A/N: I'm Back. Okay this chapter was really hard to write. It is very dark and mentions rape. If this bothers you DO NOT READ IT. I changed the rating for a reason. Also, this chapter and the next will be in Caleigh POV. Review, follow, and Happy Reading.

Ch.8

Caleigh's POV

I wake with a start when I hear someone hit the garbage cans in the driveway. No, he's home. I hear the motor die and the car door slam. Please let it be someone else. I hear him cussing at the trash cans for hitting his car. I knew it was an impossible wish. I hear the front door open with a bang and close with such force, it knocks pictures off the wall. I hear the glass table by the front door being smashed, as he throws it across the room in anger. Something I'll have to clean up tomorrow. I hear him climb up the stair and walk down the hall before stopping in front of my door. My bedroom door creaks open and I can already smell the alcohol on him. I stay still, maybe he will leave. It doesn't work, it never works. I hear him walk across the wooden floor in my room, stopping by my bed. I feel my bed shift under his weight. I hear the fabric of his shirt rustle as he moves his arm. He grabs my face roughly. The pressure of his grip bruising my jaw.

"I know you're awake, Bitch. You might as well open your eyes." He slurs out. I do as he says. If I don't it will be worse. He leans down and I try not to gag, when I smell his breath. His grip still tight on my face. He gives me a smile that sends a shiver down my spine. The look is pure evil. One I have seen to many times before. I know this look, the first time I saw it was the night of my thirteenth birthday. So much pain, so much blood. That night he took something I can never get back.

"Did daddy's little girl miss me?" He asks. I try nodding my head, yes, but his grip on my face is too tight. The next thing I feel is him hitting me. My cheek stings and I can feel it throbbing. He grabs my chin and pulls me up. I whimper as he does.

"I said, did daddy's little girl miss me?" He hisses. I stumble out a clumsy yes and try nodding my head again, for good measure. A single tear falling down my face. He gives a throaty chuckle. He knows he won. The feeling bringing bile to my throat.

"Good." he says standing. "But you were a bad girl for not waiting up for me, when you knew I wanted to continue where we left off last night." he says ripping my covers off of me and on to the floor. I try to beg, to plead, to appeal to his heart, but I just get hit again. He tells me to shut up as he hits me yet again. I do, if I don't it will be worse. He tears my shirt off. I try to struggle as he rips off my shorts, but it never works. He unbuckles his belt and pulls his pant down, before...

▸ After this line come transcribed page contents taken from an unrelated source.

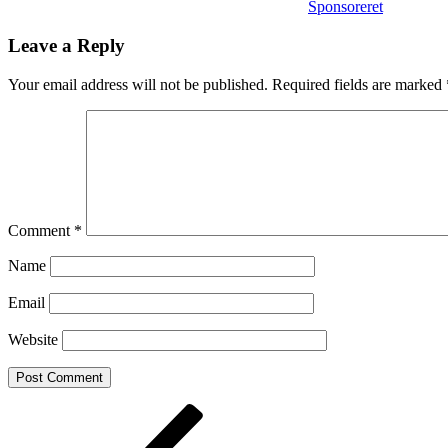
Sponsoreret
Leave a Reply
Your email address will not be published.
Required fields are marked
Comment
*
Name
Email
Website
Post
Previous
Post
navigation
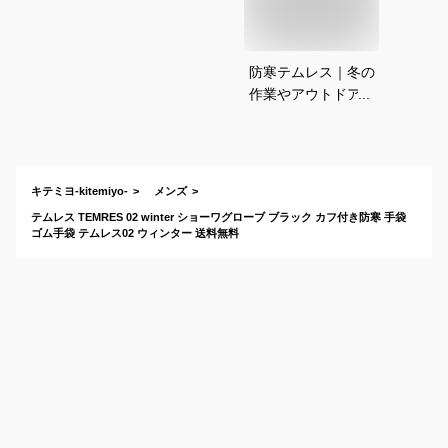
防寒テムレス｜冬の
作業やアウトドア
に！ムレないで暖か
い人気の作業用手袋
のおすすめは？
キテミヨ-kitemiyo-
メンズ
テムレス TEMRES 02 winter ショーワグローブ ブラック カフ付き防寒 手袋
ゴム手袋 テムレス02 ウィンター 送料無料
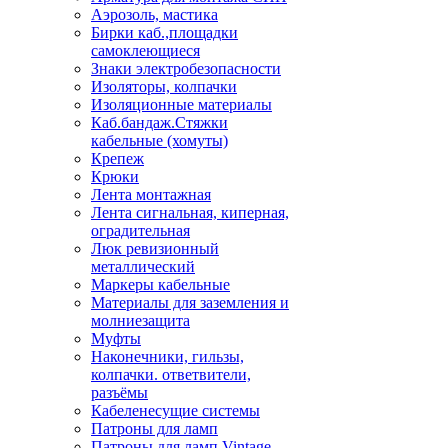
Аэрозоль, мастика
Бирки каб.,площадки
самоклеющиеся
Знаки электробезопасности
Изоляторы, колпачки
Изоляционные материалы
Каб.бандаж.Стяжки
кабельные (хомуты)
Крепеж
Крюки
Лента монтажная
Лента сигнальная, киперная,
оградительная
Люк ревизионный
металлический
Маркеры кабельные
Материалы для заземления и
молниезащита
Муфты
Наконечники, гильзы,
колпачки. ответвители,
разъёмы
Кабеленесущие системы
Патроны для ламп
Патроны для ламп Vintage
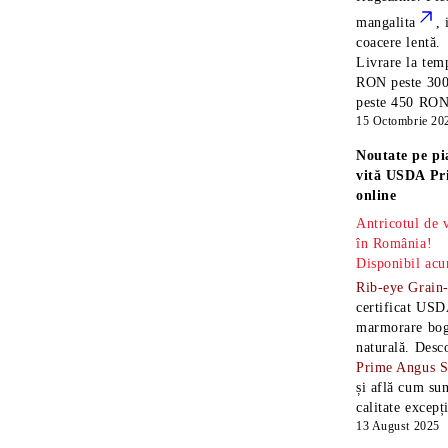
mangalita
, 
coacere lentă.
Livrare la temp
RON peste 300
peste 450 RON î
15 Octombrie 20
Noutate pe pi
vită USDA Pr
online
Antricotul de
în România!
Disponibil acu
Rib-eye Grain
certificat USD
marmorare boga
naturală. Desc
Prime Angus 
și află cum sun
calitate excepț
13 August 2025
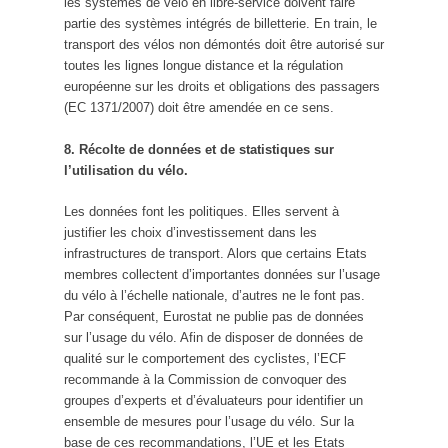
les systèmes de vélo en libre-service doivent faire
partie des systèmes intégrés de billetterie. En train, le
transport des vélos non démontés doit être autorisé sur
toutes les lignes longue distance et la régulation
européenne sur les droits et obligations des passagers
(EC 1371/2007) doit être amendée en ce sens.
8. Récolte de données et de statistiques sur
l’utilisation du vélo.
Les données font les politiques. Elles servent à
justifier les choix d’investissement dans les
infrastructures de transport. Alors que certains Etats
membres collectent d’importantes données sur l’usage
du vélo à l’échelle nationale, d’autres ne le font pas.
Par conséquent, Eurostat ne publie pas de données
sur l’usage du vélo. Afin de disposer de données de
qualité sur le comportement des cyclistes, l’ECF
recommande à la Commission de convoquer des
groupes d’experts et d’évaluateurs pour identifier un
ensemble de mesures pour l’usage du vélo. Sur la
base de ces recommandations, l’UE et les Etats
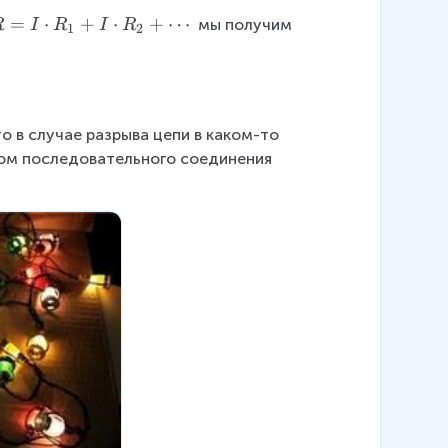
=
⋅
+
⋅
+
⋯
 мы получим 
R
I
R
I
R
1
2
о в случае разрыва цепи в каком-то 
ром последовательного соединения 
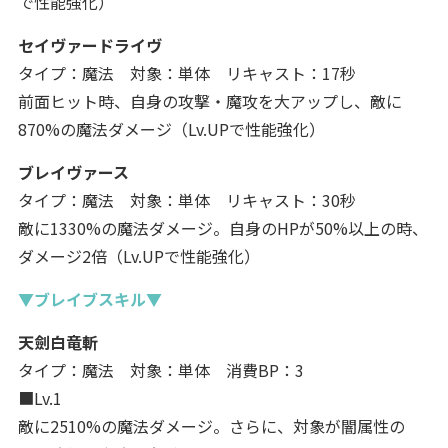
で性能強化）
セイヴァードライヴ
タイプ：魔法 対象：単体 リキャスト：17秒
前面ヒット時、自身の攻撃・魔攻を大アップし、敵に
870%の魔法ダメージ（Lv.UPで性能強化）
ブレイヴァース
タイプ：魔法 対象：単体 リキャスト：30秒
敵に1330%の魔法ダメージ。自身のHPが50%以上の時、
ダメージ2倍（Lv.UPで性能強化）
▼ブレイブスキル▼
天劍白竜斬
タイプ：魔法 対象：単体 消費BP：3
■Lv.1
敵に2510%の魔法ダメージ。さらに、対象が闇属性の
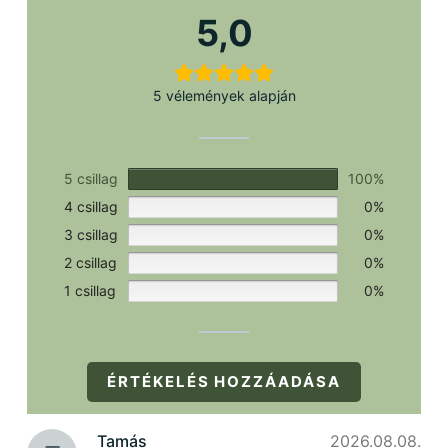
szükséges.
5,0
5 vélemények alapján
5 csillag
100%
4 csillag
0%
3 csillag
0%
2 csillag
0%
1 csillag
0%
ÉRTÉKELÉS HOZZÁADÁSA
Tamás
2026.08.08.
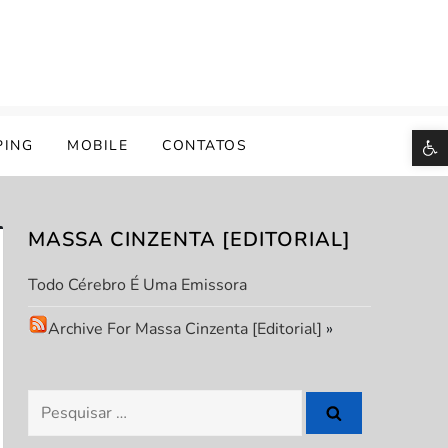
B
PING
MOBILE
CONTATOS
MASSA CINZENTA [EDITORIAL]
Todo Cérebro É Uma Emissora
Archive For Massa Cinzenta [Editorial]
»
Pesquisar
por:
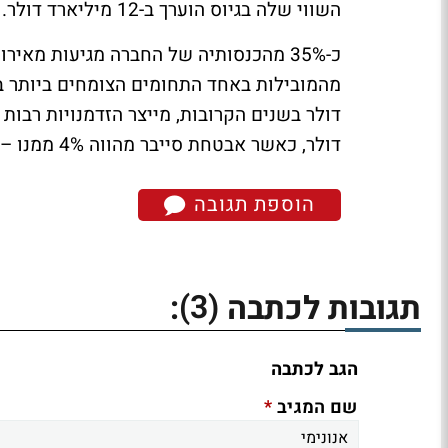
השווי שלה בגיוס הוערך ב-12 מיליארד דולר.
כ-35% מהכנסותיה של החברה מגיעות מאי
מהמובילות באחד התחומים הצומחים ביותר בסי
דולר, כאשר אבטחת סייבר מהווה 4% ממנו – שוק בגובה 30 מיליארד דולר.
הוספת תגובה
(3)
תגובות לכתבה
:
הגב לכתבה
*
שם המגיב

"Caleigh! Caleigh! Wake up." I hear someone say to me. They are shaking me. NO, it's him. No, please God make it stop. I try to fight. I can't do it again. It's too much. I'm too sore. I'm too tired.

"Caleigh, it's okay it's just a bad dream." the voice screams, pulling me up and shaking me some more. "Caleigh open your eyes it's okay. You're safe." I do as the voice says. I always do as I'm told. I open my eyes and see Jade. It's a dream, it's all a dream. I start crying. They can never stop me from crying.

"Caleigh, it's okay. I'm here." Jade says hugging me to her chest. She's real. It's not a dream. She's here with me, hugging me. I cry even harder, hugging her back as if she might disappear.

"It's okay. It was just a nightmare." Jade coos, rocking me in her arms. Her embrace warm and safe.

A nightmare she calls it, reality to me. My so-called nightmare happens almost every day. My only relief is when he leaves for weeks at a time. Giving my body a chance to heal, till he comes back and it starts again. This has been my life since I've turned ten. The beating, the hitting, the cussing. The raping, it came later but it came. Jade and Tori will never know what happens behind closed doors. They will never know the emptiness, the loneliness, the torture to live one more day, the wish-fulness of death. And I will never tell them. They can never know. They knows too much as it is. I won't let them get hurt. Them or anyone of my friends. Not because of me, not because they tried to help, and not because they became my friends. He has already hurt enough people. I won't let him hurt the people I've come to know, to trust, to love. Not while there is a breath still in my body. Not when I can prevent it. And I will... Just not now.

"JADE." Tori yells, running into the room, to find me still crying in Jade's arms. "Is she okay?" she asks standing by the door.

"She will be. She just had a nightmare." Jade answers. She never lets me go as she answers Tori's question.

I almost wish I could die with her holding me. Tori walks over to the bed and sits next to me on the side Jade's not. She then wraps her arms around me from behind, resting her head on my back. We sit like this for what feels like an eternity of bliss for me. Two of the people I care about most in this world, holding me as I cry. Not asking me what the dream was about or why I acted so strange today. They just comfort me. I wonder how I have ever managed to cope without them? I guess I never really did cope, I buried it down deep, until now, in this moment, with my two best friends, it decided to all spill out.